Match the string "Reviewer" against each line below, and copy every line that matches.

********

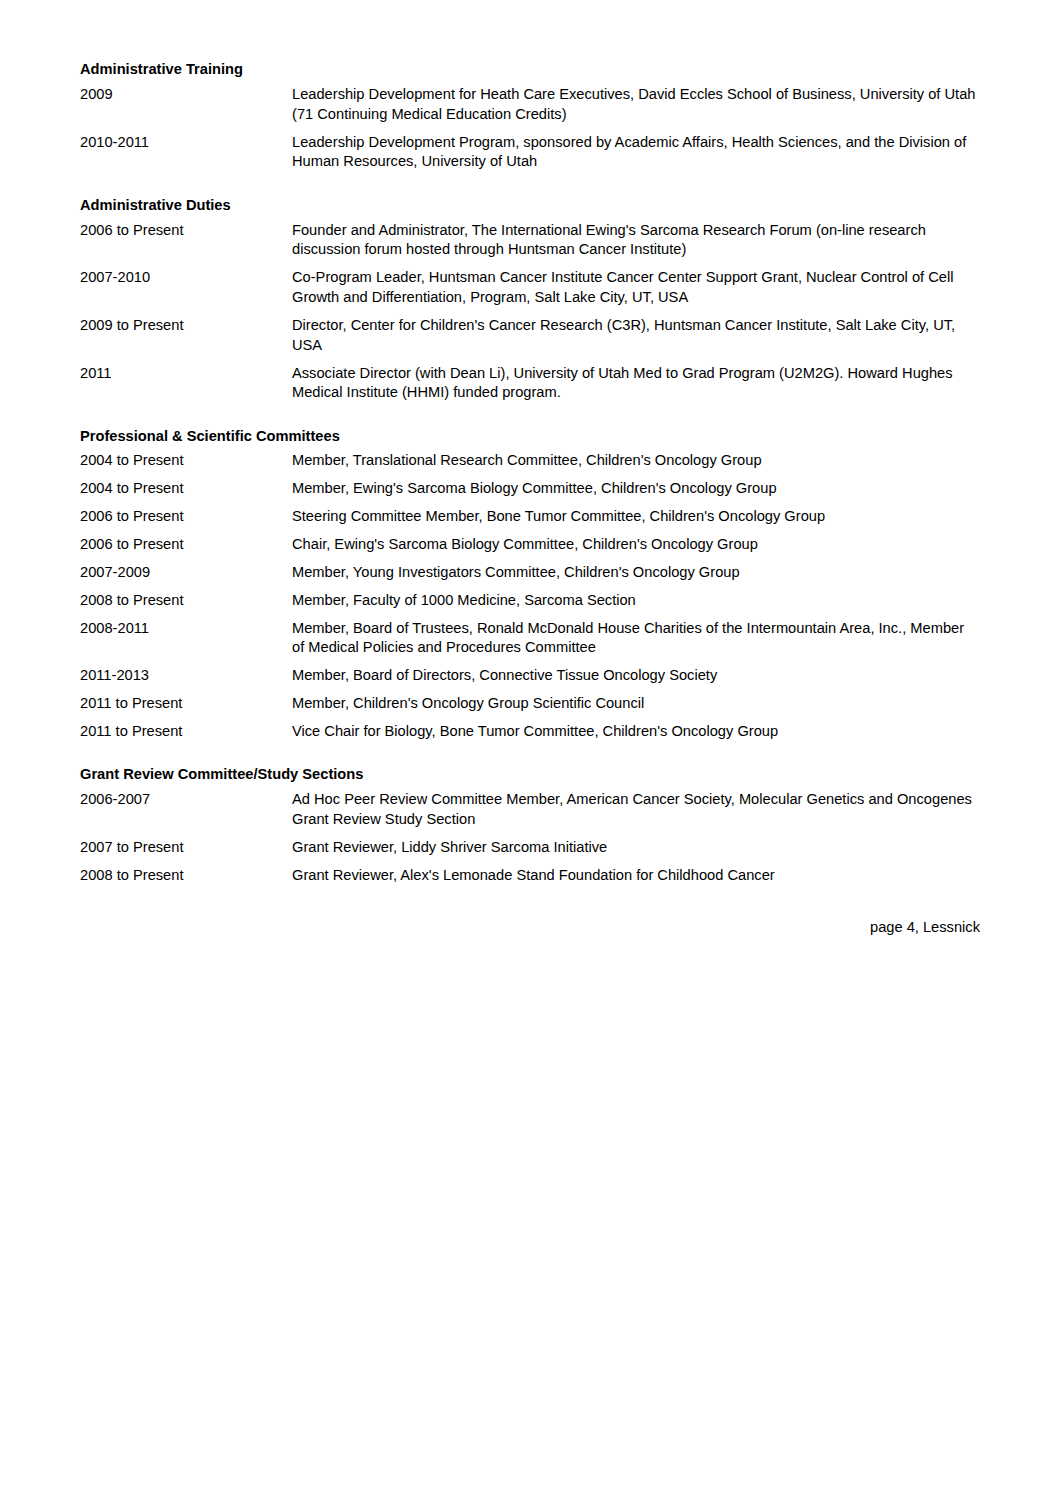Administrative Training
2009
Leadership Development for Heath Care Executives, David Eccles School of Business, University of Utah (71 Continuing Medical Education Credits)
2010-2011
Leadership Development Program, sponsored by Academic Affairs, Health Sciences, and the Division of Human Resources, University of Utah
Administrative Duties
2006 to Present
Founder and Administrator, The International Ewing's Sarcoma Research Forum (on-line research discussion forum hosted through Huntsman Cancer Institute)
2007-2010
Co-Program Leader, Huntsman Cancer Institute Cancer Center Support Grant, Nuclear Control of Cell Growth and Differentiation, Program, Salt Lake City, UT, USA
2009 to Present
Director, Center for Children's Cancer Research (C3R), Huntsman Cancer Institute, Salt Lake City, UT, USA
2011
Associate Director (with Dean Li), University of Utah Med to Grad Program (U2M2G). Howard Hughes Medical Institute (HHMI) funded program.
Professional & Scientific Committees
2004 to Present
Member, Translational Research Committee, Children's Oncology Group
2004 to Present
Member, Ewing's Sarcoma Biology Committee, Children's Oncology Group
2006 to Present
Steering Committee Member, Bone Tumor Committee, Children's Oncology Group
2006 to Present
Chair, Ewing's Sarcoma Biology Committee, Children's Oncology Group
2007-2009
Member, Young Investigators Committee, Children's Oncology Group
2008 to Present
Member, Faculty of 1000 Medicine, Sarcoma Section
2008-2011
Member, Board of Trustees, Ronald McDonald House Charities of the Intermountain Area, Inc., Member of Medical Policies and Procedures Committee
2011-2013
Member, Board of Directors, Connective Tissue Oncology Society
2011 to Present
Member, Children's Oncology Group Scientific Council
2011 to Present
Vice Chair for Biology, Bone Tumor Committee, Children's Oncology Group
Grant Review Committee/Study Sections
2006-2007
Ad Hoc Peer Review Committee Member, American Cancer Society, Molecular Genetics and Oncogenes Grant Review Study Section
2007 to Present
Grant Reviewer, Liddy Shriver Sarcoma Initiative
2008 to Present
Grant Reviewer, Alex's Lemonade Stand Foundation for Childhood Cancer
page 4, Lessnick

********

ANSWER BELOW:
Grant Reviewer, Liddy Shriver Sarcoma Initiative
Grant Reviewer, Alex's Lemonade Stand Foundation for Childhood Cancer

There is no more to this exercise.